Der US-Medienkonzern Sony Pictures Entertainment steht vor einem umfassenden Umbau: In den kommenden Monaten sollen mehrere hundert Stellen in den Bereichen Film, Fernsehen und Verwaltung abgebaut werden. Betroffen sind vor allem Positionen im unteren und mittleren Management.
Auslöser der Maßnahme ist laut einem internen Memo von CEO Ravi Ahuja jedoch weniger ein klassischer Sparkurs als vielmehr eine strategische Neuausrichtung. Ziel sei es, die Organisation stärker auf wachstumsstarke Geschäftsfelder auszurichten und Entscheidungsprozesse effizienter zu gestalten.

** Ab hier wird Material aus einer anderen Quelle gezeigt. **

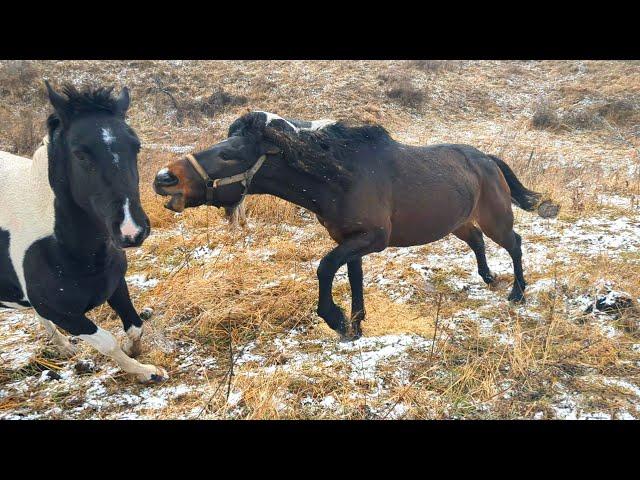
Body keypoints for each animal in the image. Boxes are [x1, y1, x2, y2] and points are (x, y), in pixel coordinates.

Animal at [0, 82, 168, 382]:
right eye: (80, 154)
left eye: (136, 146)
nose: (132, 231)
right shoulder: (65, 315)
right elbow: (108, 342)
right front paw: (147, 372)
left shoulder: (115, 283)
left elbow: (135, 326)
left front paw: (134, 351)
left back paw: (65, 348)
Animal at [152, 110, 556, 340]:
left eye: (228, 154)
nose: (163, 179)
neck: (340, 176)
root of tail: (486, 158)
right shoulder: (351, 239)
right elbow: (353, 278)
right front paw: (357, 325)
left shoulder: (373, 238)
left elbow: (325, 267)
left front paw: (336, 319)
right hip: (456, 222)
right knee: (477, 241)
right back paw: (488, 278)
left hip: (495, 217)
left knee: (514, 242)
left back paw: (517, 293)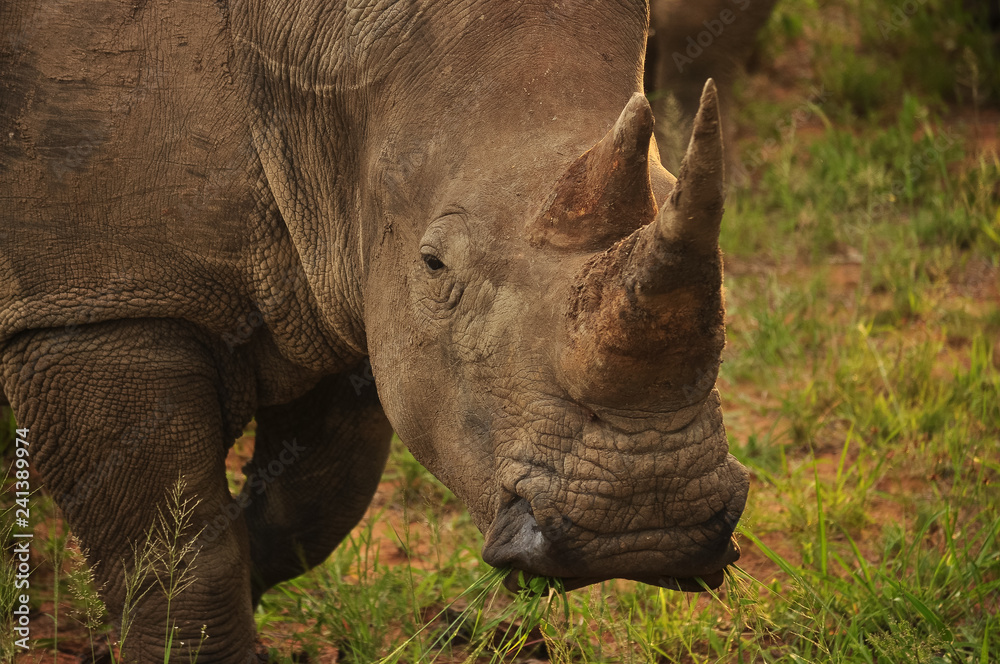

Ahuja betont in dem Schreiben, dass Sony seine Prioritäten im vergangenen Jahr geschärft habe. Um diese konsequent umzusetzen, müsse das Unternehmen „zielgerichteter, schneller und besser abgestimmt“ agieren. Die Umstrukturierung gehe daher mit gezielten Stellenstreichungen einher, während in anderen Bereichen gleichzeitig investiert werde.
Im Zentrum der künftigen Strategie stehen insbesondere margenstarke und international skalierbare Inhalte. Dazu zählen unter anderem Anime-Angebote über Crunchyroll sowie Adaptionen von PlayStation-Marken für Film und Serien. Diese sollen als zentrale Wachstumstreiber weiter ausgebaut werden.
Im Gegenzug trennt sich Sony von Geschäftsbereichen mit geringerer strategischer Relevanz oder schwächerer Entwicklungsperspektive. Ziel ist es, die eigenen Ressourcen stärker zu bündeln und die Position im globalen Wettbewerb zu festigen.
Trotz der Einschnitte bleibt die Produktionspipeline umfangreich. Sony arbeitet weiterhin an zahlreichen Film- und Serienprojekten, darunter Franchise-Produktionen und Videospieladaptionen, die eine wichtige Rolle in der künftigen Ausrichtung spielen.
Mit dem Umbau folgt Sony einem branchenweiten Trend: Große Studios setzen zunehmend auf klar definierte Kernmarken, plattformübergreifende Verwertung und international verwertbare Inhalte, während klassische Strukturen verschlankt werden.